Activity
Of all the lines in the material, tally those containing the string "attachment", and report nothing but the total.

Records shown
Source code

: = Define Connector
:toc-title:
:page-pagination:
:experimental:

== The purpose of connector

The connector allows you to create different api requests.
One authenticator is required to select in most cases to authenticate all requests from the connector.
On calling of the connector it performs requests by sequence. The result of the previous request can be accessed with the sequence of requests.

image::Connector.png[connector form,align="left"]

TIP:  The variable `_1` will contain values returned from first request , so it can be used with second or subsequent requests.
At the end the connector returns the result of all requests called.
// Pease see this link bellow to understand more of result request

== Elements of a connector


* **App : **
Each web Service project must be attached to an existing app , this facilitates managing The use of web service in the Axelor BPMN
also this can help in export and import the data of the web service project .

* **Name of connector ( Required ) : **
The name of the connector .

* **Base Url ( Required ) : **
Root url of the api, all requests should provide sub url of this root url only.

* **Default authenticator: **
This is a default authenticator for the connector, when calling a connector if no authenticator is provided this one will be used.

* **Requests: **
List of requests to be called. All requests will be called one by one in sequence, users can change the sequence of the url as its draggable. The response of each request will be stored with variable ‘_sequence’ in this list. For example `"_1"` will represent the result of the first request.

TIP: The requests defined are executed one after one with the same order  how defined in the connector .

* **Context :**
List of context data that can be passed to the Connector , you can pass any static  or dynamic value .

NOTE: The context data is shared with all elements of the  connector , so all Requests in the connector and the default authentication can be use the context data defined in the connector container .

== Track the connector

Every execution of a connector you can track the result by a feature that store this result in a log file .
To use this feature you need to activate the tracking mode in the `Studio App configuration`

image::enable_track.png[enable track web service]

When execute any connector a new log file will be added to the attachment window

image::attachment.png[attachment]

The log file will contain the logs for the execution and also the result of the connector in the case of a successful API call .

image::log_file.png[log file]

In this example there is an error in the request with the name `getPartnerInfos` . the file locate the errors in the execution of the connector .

Answer below
2